### TASKS
[A] Based on the article about South Africa's delayed anti-dumping duties on chicken, decide whether each statement below agrees with the text. Answer yes or no for each, and quote the words from the text that settle it.
(i) The duties target chicken portions from Brazil and four European Union countries.
(ii) EU countries are currently exporting chicken portions to South Africa.
(iii) The minister postponed the duties for six months.
[B] List every country or union of countries named in the article about South Africa's delayed anti-dumping duties on chicken.
[C] According to the article about South Africa's delayed anti-dumping duties on chicken, why is the delay a "licence to dump" for the five countries?

### SELECTED EXCERPT

Ebrahim Patel, South Africa’s Minister of Trade, Industry and Competition, should beware of the law of unintended consequences.
Because he reportedly believed it would raise chicken prices at a time of high food price inflation, the minister has approved – but delayed for 12 months – the imposition of anti-dumping duties against chicken portions from Brazil and four European Union countries.
As FairPlay founder Francois Baird pointed out, applying those duties would have had little or no effect on South African chicken prices. The losers will be South African poultry producers and Minister Patel’s poultry master plan.
The move invites a deluge of dumped imports that would do untold damage to the credibility of both Patel and the master plan he has driven since its inception.
The delay is a “licence to dump” for those five countries for the next year. They know that stiff anti-dumping duties are coming, so the incentive will be for them to ship as much of their surplus chicken portions to South Africa as they can before the gates close.
They can bring it in at whatever impossibly low price they like, and nobody will stop them. The “please dump here” invitation applies only to Brazil at the moment, as all EU countries are prevented from exporting to South Africa because of bird flu out breaks. As soon as those bans are lifted, they will be racing to catch up.
Local producers have invested millions in expanded production on the understanding that imports – and particularly dumped imports – would be curtailed in terms of the master plan. The first to suffer from a new flood of dumped imports would be the small-scale black farmers encouraged by the master plan to set up or grow their businesses.

### MATERIAL SUPPLIED
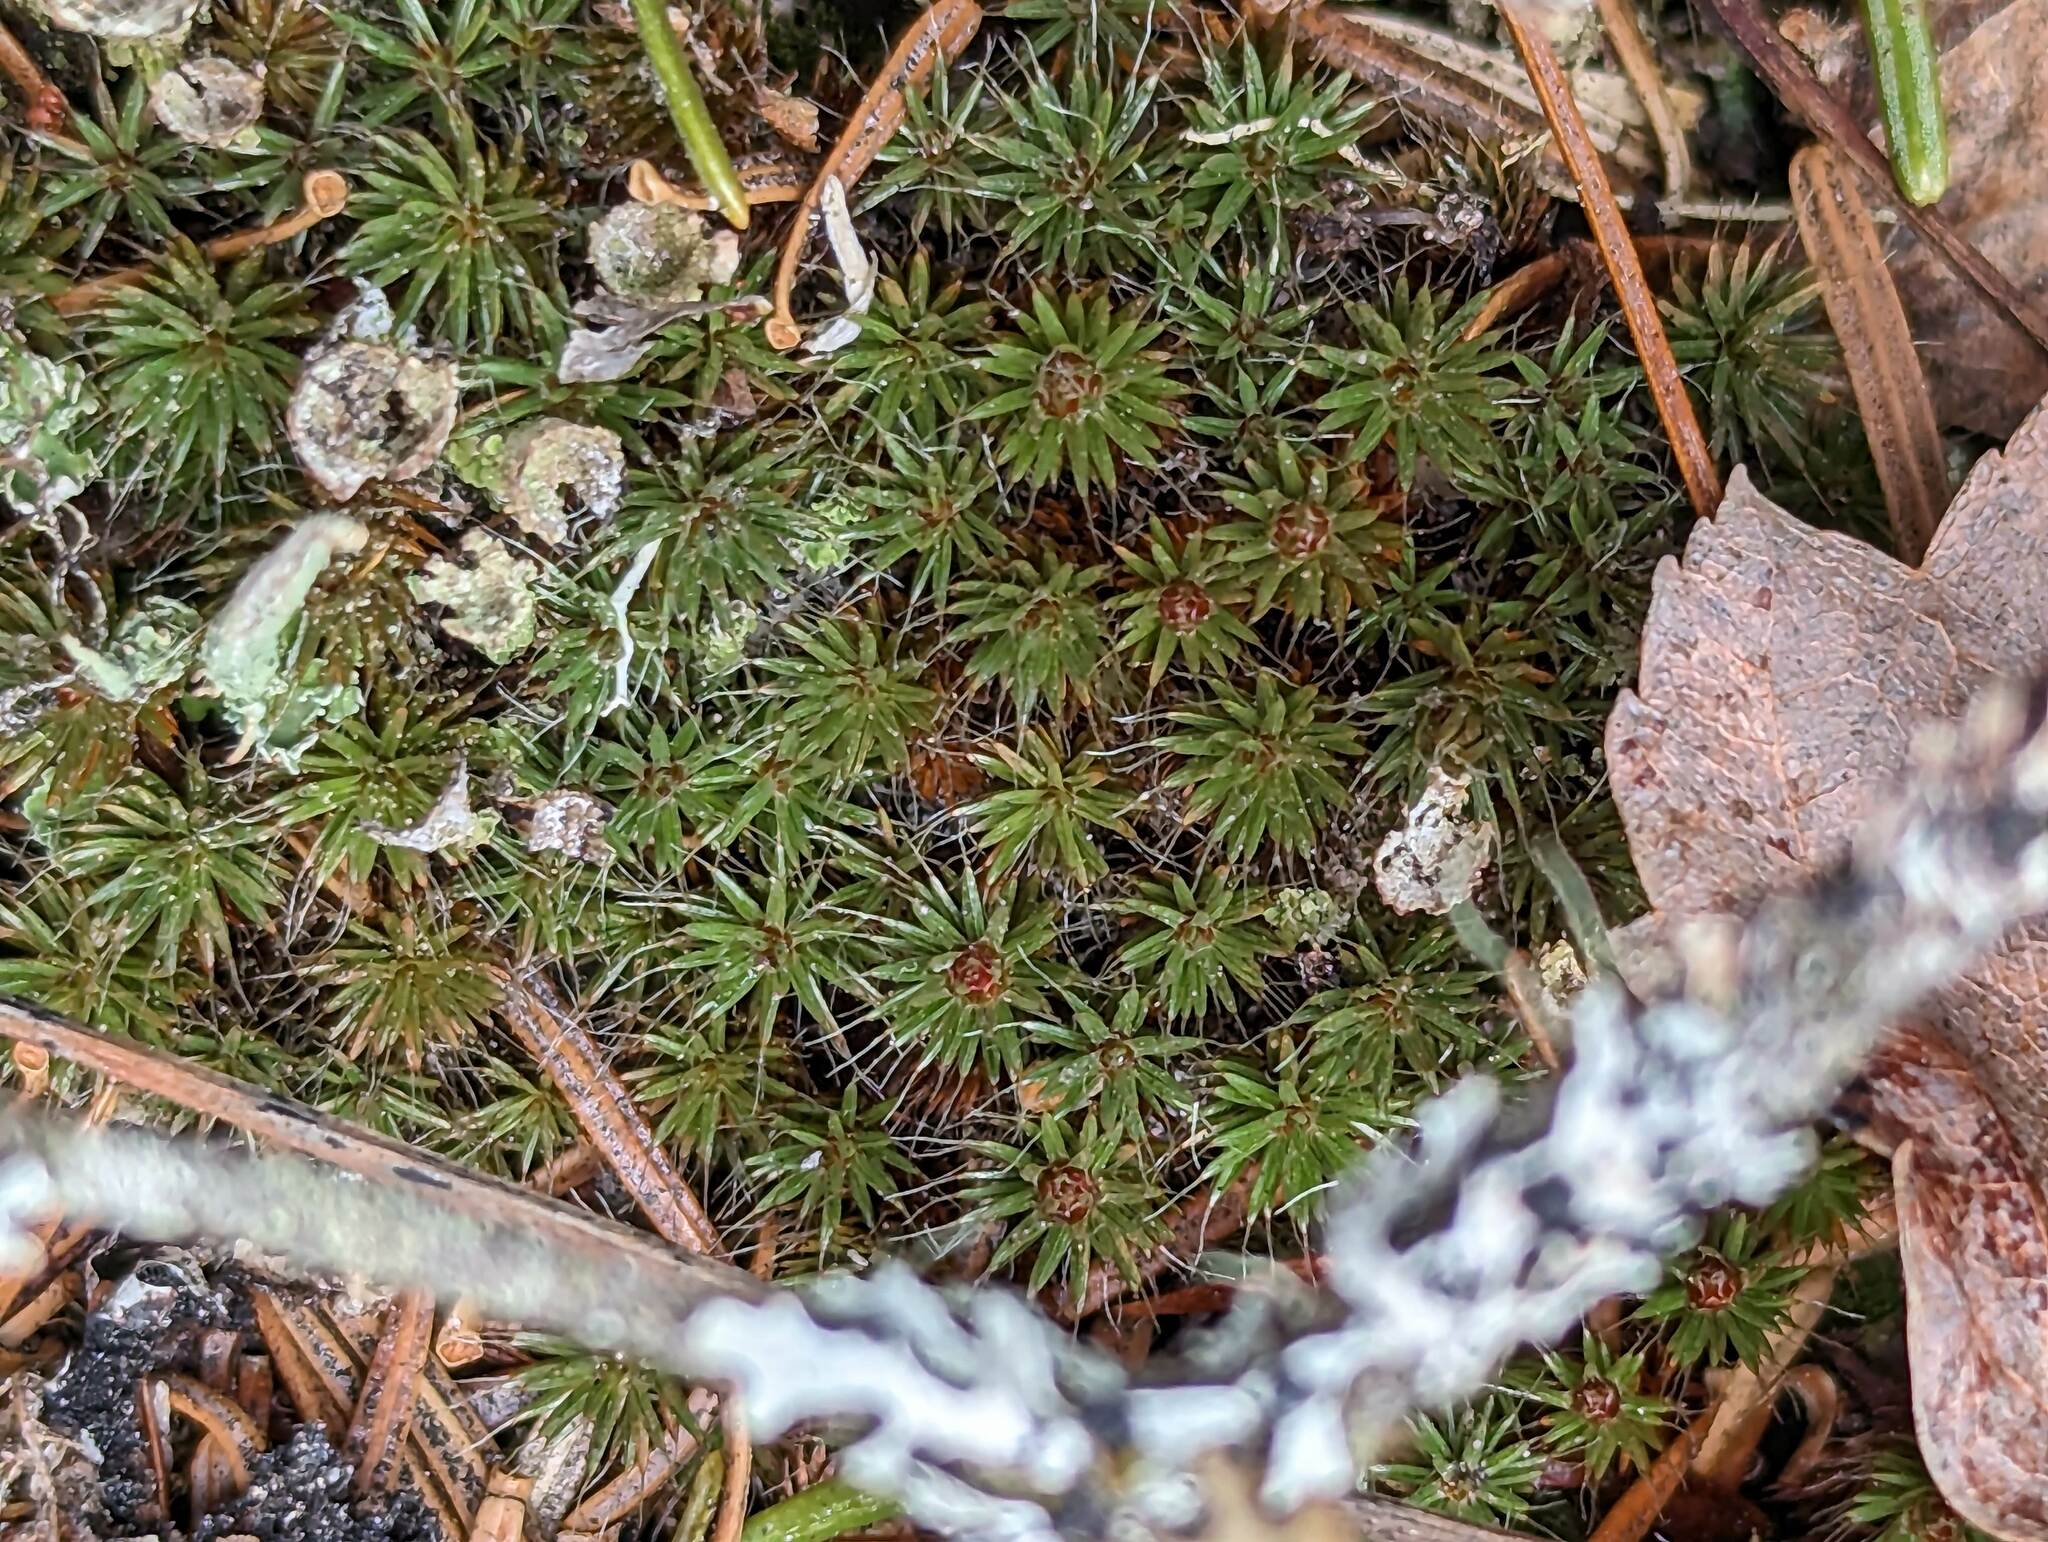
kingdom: Plantae
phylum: Bryophyta
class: Polytrichopsida
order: Polytrichales
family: Polytrichaceae
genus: Polytrichum
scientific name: Polytrichum piliferum
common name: Bristly haircap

### EXERCISE SOLUTIONS
[A]
(i) Yes: "the imposition of anti-dumping duties against chicken portions from Brazil and four European Union countries."
(ii) No: "all EU countries are prevented from exporting to South Africa because of bird flu out breaks."
(iii) No: "delayed for 12 months"

[B] South Africa, Brazil, the European Union

[C] The five countries know that stiff anti-dumping duties are coming. This gives them an incentive to ship as much surplus chicken as they can to South Africa before the gates close. Until then, they can bring it in at whatever low price they like, and nobody will stop them.